▶ **Problem description**
In the material below, write out each line word for word and omit the pictures.
Given material: Begin
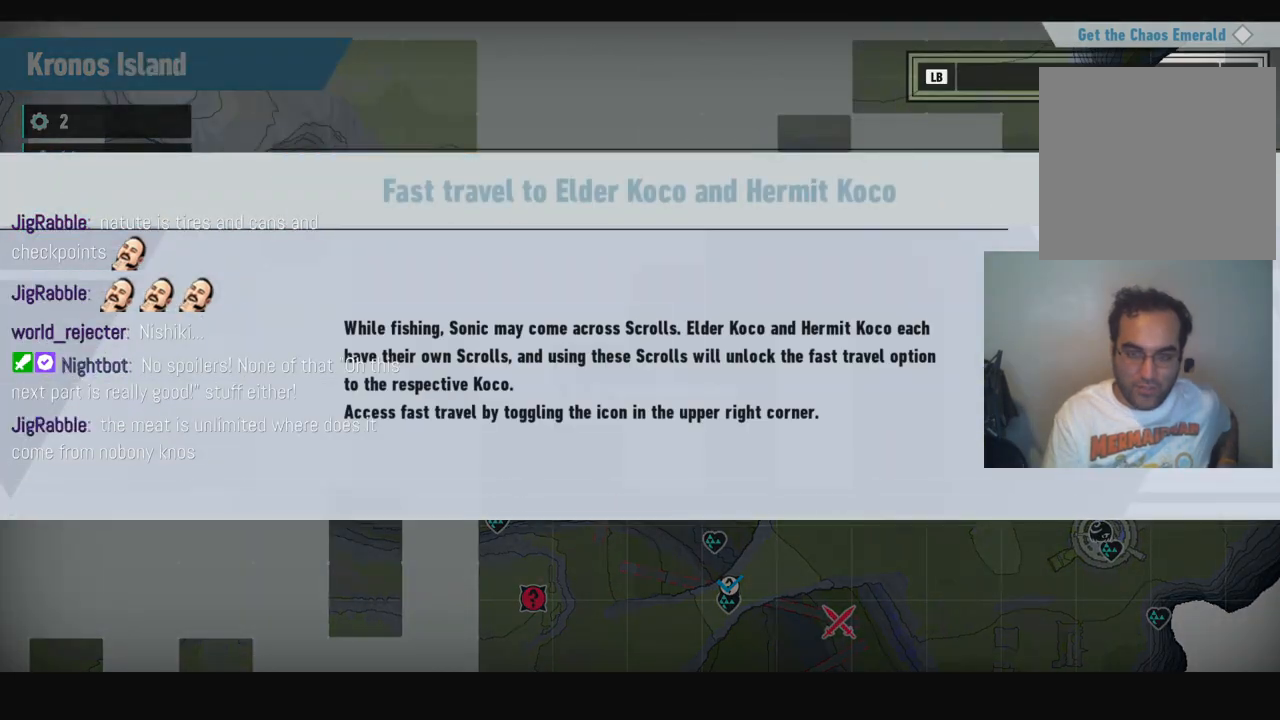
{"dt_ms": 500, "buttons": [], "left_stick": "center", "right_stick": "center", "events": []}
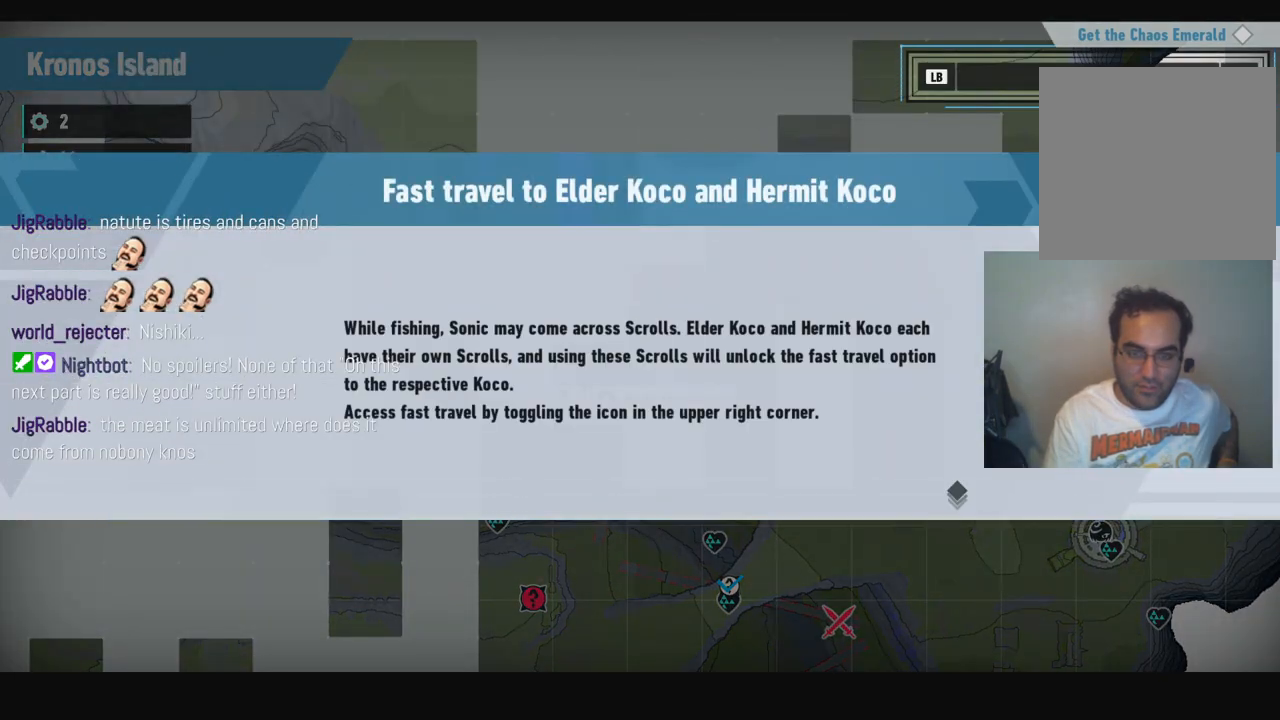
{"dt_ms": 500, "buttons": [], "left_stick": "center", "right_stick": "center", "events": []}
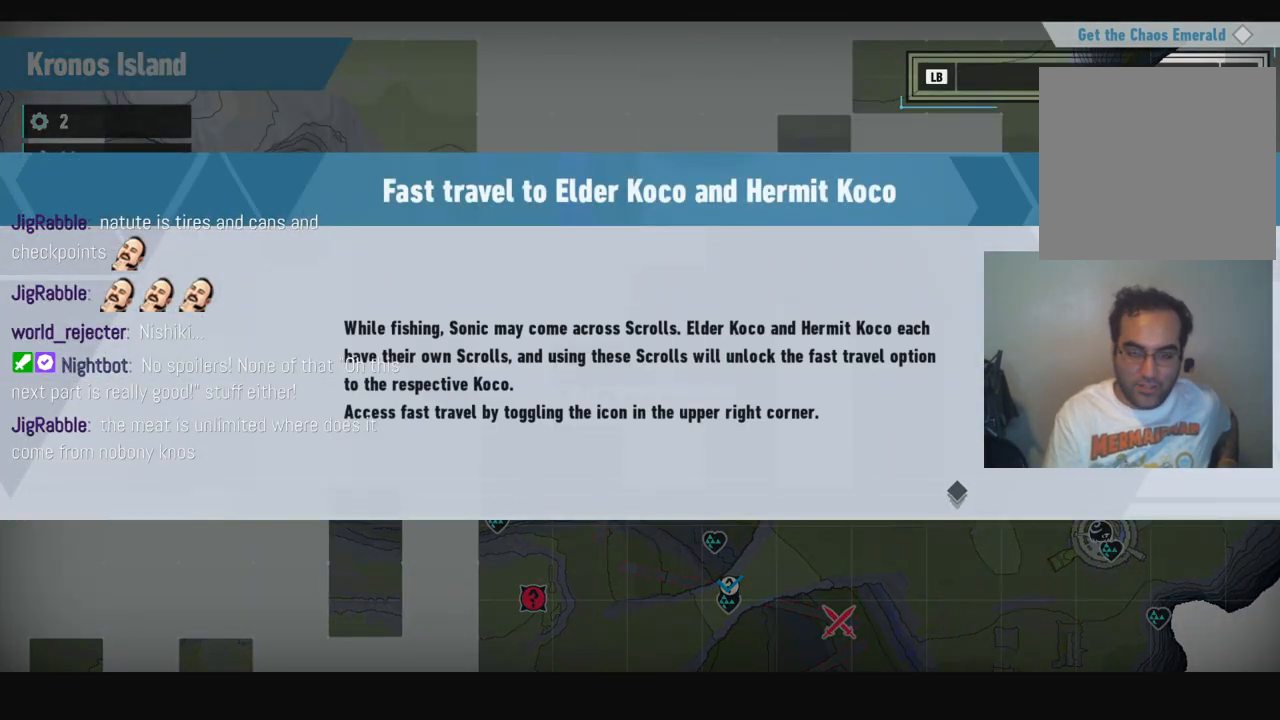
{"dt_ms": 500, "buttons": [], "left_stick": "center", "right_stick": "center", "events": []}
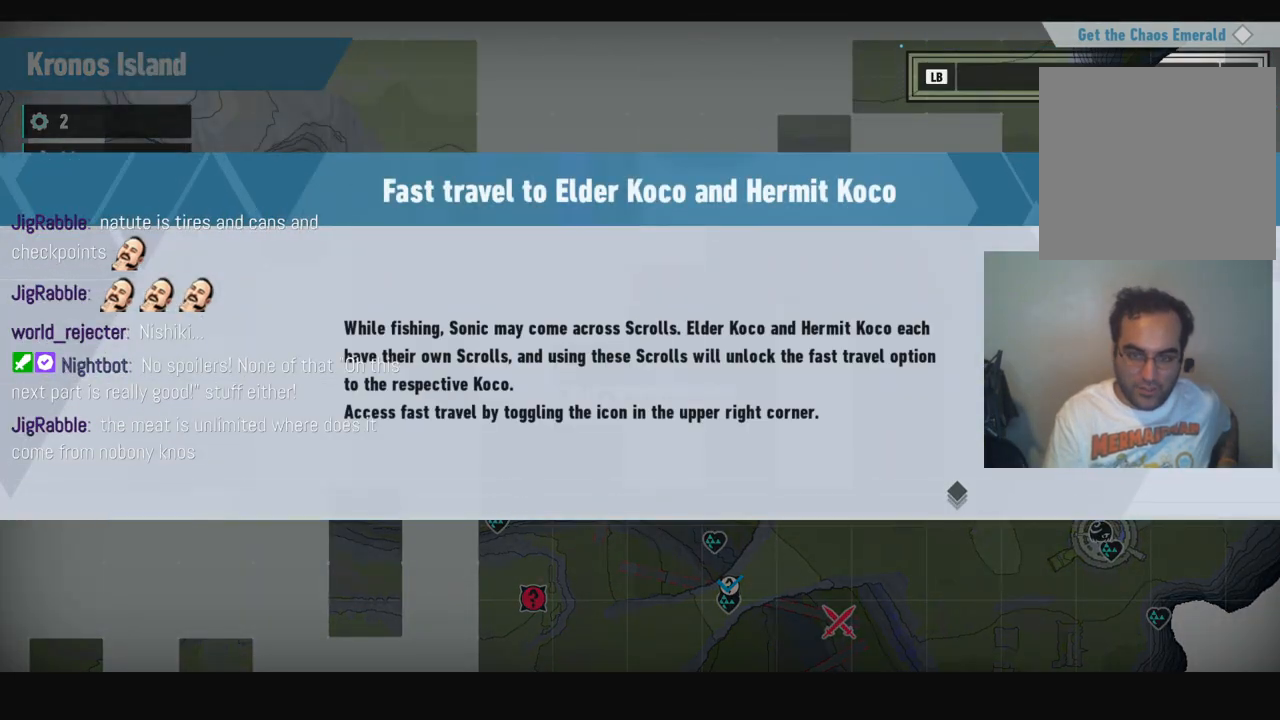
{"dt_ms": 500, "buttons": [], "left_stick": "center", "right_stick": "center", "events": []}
Given material: End
▶ **Response to the task**
{"dt_ms": 500, "buttons": [], "left_stick": "center", "right_stick": "center", "events": []}
{"dt_ms": 500, "buttons": [], "left_stick": "center", "right_stick": "center", "events": []}
{"dt_ms": 500, "buttons": [], "left_stick": "center", "right_stick": "center", "events": []}
{"dt_ms": 500, "buttons": [], "left_stick": "center", "right_stick": "center", "events": []}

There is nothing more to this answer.